Records from a data source:
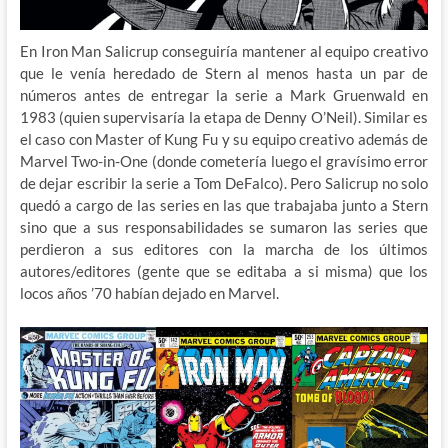
En Iron Man Salicrup conseguiría mantener al equipo creativo
que le venía heredado de Stern al menos hasta un par de
números antes de entregar la serie a Mark Gruenwald en
1983 (quien supervisaría la etapa de Denny O’Neil). Similar es
el caso con Master of Kung Fu y su equipo creativo además de
Marvel Two-in-One (donde cometería luego el gravísimo error
de dejar escribir la serie a Tom DeFalco). Pero Salicrup no solo
quedó a cargo de las series en las que trabajaba junto a Stern
sino que a sus responsabilidades se sumaron las series que
perdieron a sus editores con la marcha de los últimos
autores/editores (gente que se editaba a si misma) que los
locos años ’70 habían dejado en Marvel.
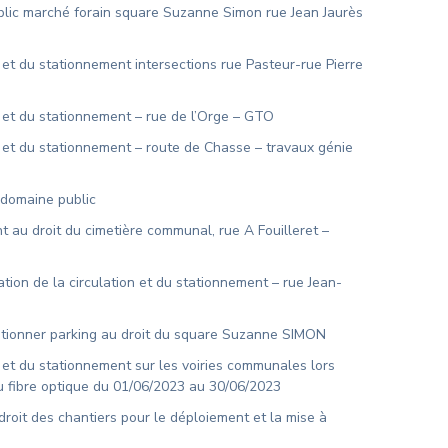
blic marché forain square Suzanne Simon rue Jean Jaurès
 et du stationnement intersections rue Pasteur-rue Pierre
n et du stationnement – rue de l’Orge – GTO
n et du stationnement – route de Chasse – travaux génie
 domaine public
 au droit du cimetière communal, rue A Fouilleret –
ion de la circulation et du stationnement – rue Jean-
tationner parking au droit du square Suzanne SIMON
 et du stationnement sur les voiries communales lors
au fibre optique du 01/06/2023 au 30/06/2023
droit des chantiers pour le déploiement et la mise à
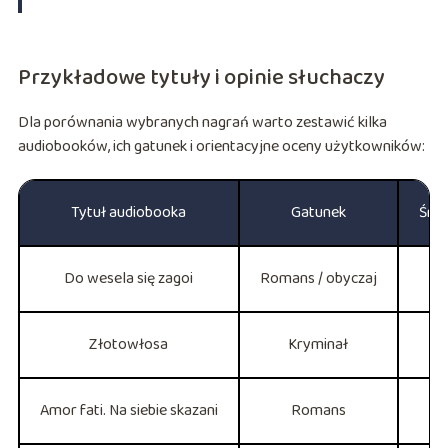
Przykładowe tytuły i opinie słuchaczy
Dla porównania wybranych nagrań warto zestawić kilka
audiobooków, ich gatunek i orientacyjne oceny użytkowników:
Tytuł audiobooka
Gatunek
Śred
Do wesela się zagoi
Romans / obyczaj
Złotowłosa
Kryminał
Amor fati. Na siebie skazani
Romans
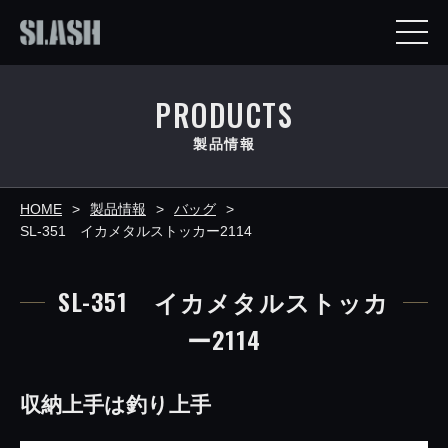
PRODUCTS
製品情報
HOME
製品情報
バッグ
SL-351 イカメタルストッカー2114
SL-351 イカメタルストッカ
ー2114
収納上手は釣り上手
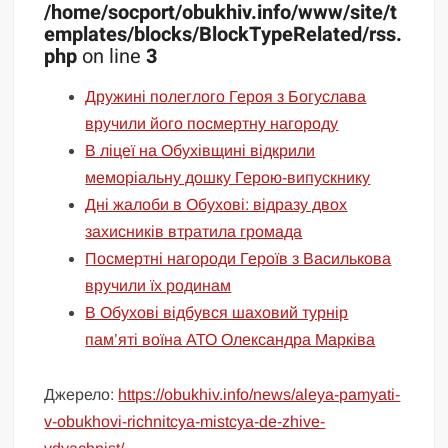
/home/socport/obukhiv.info/www/site/t
emplates/blocks/BlockTypeRelated/rss.
php
on line
3
Дружині полеглого Героя з Богуслава
вручили його посмертну нагороду
В ліцеї на Обухівщині відкрили
меморіальну дошку Герою-випускнику
Дні жалоби в Обухові: відразу двох
захисників втратила громада
Посмертні нагороди Героїв з Василькова
вручили їх родинам
В Обухові відбувся шаховий турнір
пам’яті воїна АТО Олександра Марківа
Джерело:
https://obukhiv.info/news/aleya-pamyati-
v-obukhovi-richnitcya-mistcya-de-zhive-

◆ **TASK DETAILS**:
Copy the text read from every one of the records above, word for word and line by line, leaving out the pictures.

◆ **THE COMPLETED TASK**:
En Iron Man Salicrup conseguiría mantener al equipo creativo
que le venía heredado de Stern al menos hasta un par de
números antes de entregar la serie a Mark Gruenwald en
1983 (quien supervisaría la etapa de Denny O’Neil). Similar es
el caso con Master of Kung Fu y su equipo creativo además de
Marvel Two-in-One (donde cometería luego el gravísimo error
de dejar escribir la serie a Tom DeFalco). Pero Salicrup no solo
quedó a cargo de las series en las que trabajaba junto a Stern
sino que a sus responsabilidades se sumaron las series que
perdieron a sus editores con la marcha de los últimos
autores/editores (gente que se editaba a si misma) que los
locos años ’70 habían dejado en Marvel.
blic marché forain square Suzanne Simon rue Jean Jaurès
 et du stationnement intersections rue Pasteur-rue Pierre
n et du stationnement – rue de l’Orge – GTO
n et du stationnement – route de Chasse – travaux génie
 domaine public
 au droit du cimetière communal, rue A Fouilleret –
ion de la circulation et du stationnement – rue Jean-
tationner parking au droit du square Suzanne SIMON
 et du stationnement sur les voiries communales lors
au fibre optique du 01/06/2023 au 30/06/2023
droit des chantiers pour le déploiement et la mise à
Przykładowe tytuły i opinie słuchaczy
Dla porównania wybranych nagrań warto zestawić kilka
audiobooków, ich gatunek i orientacyjne oceny użytkowników:
Tytuł audiobooka
Gatunek
Śred
Do wesela się zagoi
Romans / obyczaj
Złotowłosa
Kryminał
Amor fati. Na siebie skazani
Romans
PRODUCTS
製品情報
HOME
製品情報
バッグ
SL-351 イカメタルストッカー2114
SL-351 イカメタルストッカ
ー2114
収納上手は釣り上手
/home/socport/obukhiv.info/www/site/t
emplates/blocks/BlockTypeRelated/rss.
php
on line
3
Дружині полеглого Героя з Богуслава
вручили його посмертну нагороду
В ліцеї на Обухівщині відкрили
меморіальну дошку Герою-випускнику
Дні жалоби в Обухові: відразу двох
захисників втратила громада
Посмертні нагороди Героїв з Василькова
вручили їх родинам
В Обухові відбувся шаховий турнір
пам’яті воїна АТО Олександра Марківа
Джерело:
https://obukhiv.info/news/aleya-pamyati-
v-obukhovi-richnitcya-mistcya-de-zhive-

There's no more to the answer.